- [Required work]:
Consider the data that follows and state how many lines contain the string "once", using the number alone.

- [Dataset extract]:
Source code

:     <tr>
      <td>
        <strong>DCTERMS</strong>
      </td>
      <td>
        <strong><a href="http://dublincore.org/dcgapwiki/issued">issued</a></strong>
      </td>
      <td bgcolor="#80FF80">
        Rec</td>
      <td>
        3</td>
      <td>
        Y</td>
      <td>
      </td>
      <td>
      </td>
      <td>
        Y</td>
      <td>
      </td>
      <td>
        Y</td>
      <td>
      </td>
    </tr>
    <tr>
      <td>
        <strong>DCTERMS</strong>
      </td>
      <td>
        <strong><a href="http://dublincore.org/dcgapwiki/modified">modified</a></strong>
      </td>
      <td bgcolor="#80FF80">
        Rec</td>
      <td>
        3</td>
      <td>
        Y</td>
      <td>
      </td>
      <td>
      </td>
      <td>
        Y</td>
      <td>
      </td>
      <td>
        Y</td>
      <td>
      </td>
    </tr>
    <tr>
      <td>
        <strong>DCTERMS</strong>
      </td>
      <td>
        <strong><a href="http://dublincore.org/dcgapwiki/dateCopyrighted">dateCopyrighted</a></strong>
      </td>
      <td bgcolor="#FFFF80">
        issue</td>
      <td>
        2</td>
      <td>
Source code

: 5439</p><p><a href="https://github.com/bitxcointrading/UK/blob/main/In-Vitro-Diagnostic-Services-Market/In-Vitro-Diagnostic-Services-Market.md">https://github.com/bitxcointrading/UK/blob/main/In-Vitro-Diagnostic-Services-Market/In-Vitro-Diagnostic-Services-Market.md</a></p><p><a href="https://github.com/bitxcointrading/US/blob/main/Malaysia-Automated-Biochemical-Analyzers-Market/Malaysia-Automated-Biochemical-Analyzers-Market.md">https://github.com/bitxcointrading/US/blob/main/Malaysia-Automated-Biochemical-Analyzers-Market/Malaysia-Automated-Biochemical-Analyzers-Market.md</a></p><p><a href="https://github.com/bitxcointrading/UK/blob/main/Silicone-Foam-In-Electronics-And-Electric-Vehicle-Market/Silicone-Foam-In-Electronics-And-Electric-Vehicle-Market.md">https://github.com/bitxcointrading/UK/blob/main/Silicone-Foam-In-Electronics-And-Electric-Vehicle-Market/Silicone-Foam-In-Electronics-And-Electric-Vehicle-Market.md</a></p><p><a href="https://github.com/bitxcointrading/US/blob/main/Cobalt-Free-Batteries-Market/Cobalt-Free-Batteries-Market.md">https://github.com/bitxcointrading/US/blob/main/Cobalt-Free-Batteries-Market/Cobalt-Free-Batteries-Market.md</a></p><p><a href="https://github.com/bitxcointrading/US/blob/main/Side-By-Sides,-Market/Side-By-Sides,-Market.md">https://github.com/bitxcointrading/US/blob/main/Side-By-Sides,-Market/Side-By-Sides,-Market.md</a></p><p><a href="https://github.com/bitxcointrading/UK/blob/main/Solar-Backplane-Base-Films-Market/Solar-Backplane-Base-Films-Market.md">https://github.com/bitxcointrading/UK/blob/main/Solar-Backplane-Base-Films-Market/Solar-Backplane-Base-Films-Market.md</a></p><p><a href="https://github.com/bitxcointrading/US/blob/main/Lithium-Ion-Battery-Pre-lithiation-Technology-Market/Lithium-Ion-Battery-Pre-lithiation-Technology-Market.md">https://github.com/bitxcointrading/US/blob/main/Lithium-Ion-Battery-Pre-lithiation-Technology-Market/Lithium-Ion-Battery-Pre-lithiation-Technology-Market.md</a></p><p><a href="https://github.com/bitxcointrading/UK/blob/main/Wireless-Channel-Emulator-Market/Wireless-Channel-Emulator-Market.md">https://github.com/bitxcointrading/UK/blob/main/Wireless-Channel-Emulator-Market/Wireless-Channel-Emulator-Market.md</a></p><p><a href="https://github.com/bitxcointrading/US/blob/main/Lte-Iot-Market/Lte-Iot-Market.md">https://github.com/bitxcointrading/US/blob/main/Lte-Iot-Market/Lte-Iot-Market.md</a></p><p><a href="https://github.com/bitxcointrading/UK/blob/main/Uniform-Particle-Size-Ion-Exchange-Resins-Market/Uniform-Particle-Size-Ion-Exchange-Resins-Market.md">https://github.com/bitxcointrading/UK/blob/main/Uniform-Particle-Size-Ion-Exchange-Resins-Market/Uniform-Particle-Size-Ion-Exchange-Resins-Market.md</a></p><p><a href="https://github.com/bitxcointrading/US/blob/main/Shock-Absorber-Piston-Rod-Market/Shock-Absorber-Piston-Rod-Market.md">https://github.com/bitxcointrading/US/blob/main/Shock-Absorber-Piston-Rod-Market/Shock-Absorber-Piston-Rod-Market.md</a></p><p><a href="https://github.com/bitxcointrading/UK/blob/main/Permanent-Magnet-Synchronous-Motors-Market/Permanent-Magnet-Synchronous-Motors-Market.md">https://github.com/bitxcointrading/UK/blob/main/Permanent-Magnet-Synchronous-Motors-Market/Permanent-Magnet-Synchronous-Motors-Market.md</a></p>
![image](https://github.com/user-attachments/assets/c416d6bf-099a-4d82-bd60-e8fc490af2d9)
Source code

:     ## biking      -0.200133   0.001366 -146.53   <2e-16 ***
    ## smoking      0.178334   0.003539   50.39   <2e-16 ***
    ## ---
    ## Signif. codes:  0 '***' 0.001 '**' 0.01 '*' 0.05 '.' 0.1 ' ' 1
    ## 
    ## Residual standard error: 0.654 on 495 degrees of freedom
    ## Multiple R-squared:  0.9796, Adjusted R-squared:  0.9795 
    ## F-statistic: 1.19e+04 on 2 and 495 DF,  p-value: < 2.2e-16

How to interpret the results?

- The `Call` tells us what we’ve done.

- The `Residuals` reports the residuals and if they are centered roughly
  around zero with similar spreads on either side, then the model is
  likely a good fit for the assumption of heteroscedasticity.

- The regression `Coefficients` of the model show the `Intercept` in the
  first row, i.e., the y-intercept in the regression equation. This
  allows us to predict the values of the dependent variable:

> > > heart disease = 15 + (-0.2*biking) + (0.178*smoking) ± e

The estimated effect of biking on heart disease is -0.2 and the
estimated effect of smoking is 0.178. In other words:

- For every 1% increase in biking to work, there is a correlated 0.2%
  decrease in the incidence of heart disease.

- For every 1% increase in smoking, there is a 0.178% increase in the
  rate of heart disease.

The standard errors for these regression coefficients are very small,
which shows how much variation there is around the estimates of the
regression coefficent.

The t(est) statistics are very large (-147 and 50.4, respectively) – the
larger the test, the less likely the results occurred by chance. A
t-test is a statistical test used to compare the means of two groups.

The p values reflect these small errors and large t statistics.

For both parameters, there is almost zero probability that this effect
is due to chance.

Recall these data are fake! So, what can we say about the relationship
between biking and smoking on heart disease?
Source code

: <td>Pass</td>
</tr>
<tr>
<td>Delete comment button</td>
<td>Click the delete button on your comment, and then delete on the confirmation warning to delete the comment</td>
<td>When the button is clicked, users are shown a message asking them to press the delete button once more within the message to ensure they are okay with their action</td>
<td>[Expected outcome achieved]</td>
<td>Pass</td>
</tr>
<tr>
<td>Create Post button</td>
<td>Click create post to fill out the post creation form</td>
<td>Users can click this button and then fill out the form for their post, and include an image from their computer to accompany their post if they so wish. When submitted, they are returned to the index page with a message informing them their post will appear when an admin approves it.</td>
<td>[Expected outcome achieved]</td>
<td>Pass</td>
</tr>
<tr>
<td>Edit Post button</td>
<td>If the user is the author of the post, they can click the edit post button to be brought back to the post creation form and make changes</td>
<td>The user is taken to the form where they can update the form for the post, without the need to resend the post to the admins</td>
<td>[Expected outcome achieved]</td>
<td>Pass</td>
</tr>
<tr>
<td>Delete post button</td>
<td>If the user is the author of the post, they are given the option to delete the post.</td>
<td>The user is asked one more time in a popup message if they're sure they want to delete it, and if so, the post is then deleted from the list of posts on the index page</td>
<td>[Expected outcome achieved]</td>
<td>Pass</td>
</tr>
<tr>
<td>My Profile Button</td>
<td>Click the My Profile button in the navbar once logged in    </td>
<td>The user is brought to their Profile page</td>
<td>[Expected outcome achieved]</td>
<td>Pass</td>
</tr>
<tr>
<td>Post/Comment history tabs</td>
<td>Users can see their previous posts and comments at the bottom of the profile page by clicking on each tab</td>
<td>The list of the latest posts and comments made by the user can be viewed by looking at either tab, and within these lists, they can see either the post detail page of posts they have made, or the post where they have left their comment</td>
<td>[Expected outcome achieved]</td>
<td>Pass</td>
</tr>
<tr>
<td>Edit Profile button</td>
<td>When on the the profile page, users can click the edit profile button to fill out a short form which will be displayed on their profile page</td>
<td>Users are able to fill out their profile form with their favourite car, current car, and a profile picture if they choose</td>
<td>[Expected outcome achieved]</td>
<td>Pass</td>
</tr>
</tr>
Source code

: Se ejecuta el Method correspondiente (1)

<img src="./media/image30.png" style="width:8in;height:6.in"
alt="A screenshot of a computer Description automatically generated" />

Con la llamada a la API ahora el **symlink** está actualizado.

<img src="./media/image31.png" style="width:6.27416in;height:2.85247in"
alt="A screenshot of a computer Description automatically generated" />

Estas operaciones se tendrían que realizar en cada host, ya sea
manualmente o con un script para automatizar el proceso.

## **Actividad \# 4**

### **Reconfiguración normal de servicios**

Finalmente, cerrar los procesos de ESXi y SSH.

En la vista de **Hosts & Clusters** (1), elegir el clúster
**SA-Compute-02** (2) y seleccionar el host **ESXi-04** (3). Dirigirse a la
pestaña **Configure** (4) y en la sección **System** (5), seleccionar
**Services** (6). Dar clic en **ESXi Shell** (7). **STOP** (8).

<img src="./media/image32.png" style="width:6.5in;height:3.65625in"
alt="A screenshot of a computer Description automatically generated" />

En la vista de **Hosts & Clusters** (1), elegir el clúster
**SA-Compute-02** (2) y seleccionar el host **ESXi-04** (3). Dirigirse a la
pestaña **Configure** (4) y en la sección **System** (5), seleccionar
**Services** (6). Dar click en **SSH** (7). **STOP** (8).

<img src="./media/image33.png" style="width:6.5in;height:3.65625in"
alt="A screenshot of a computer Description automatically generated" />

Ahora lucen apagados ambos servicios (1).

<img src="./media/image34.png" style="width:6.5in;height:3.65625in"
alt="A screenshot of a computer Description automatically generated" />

- [Answer below]:
2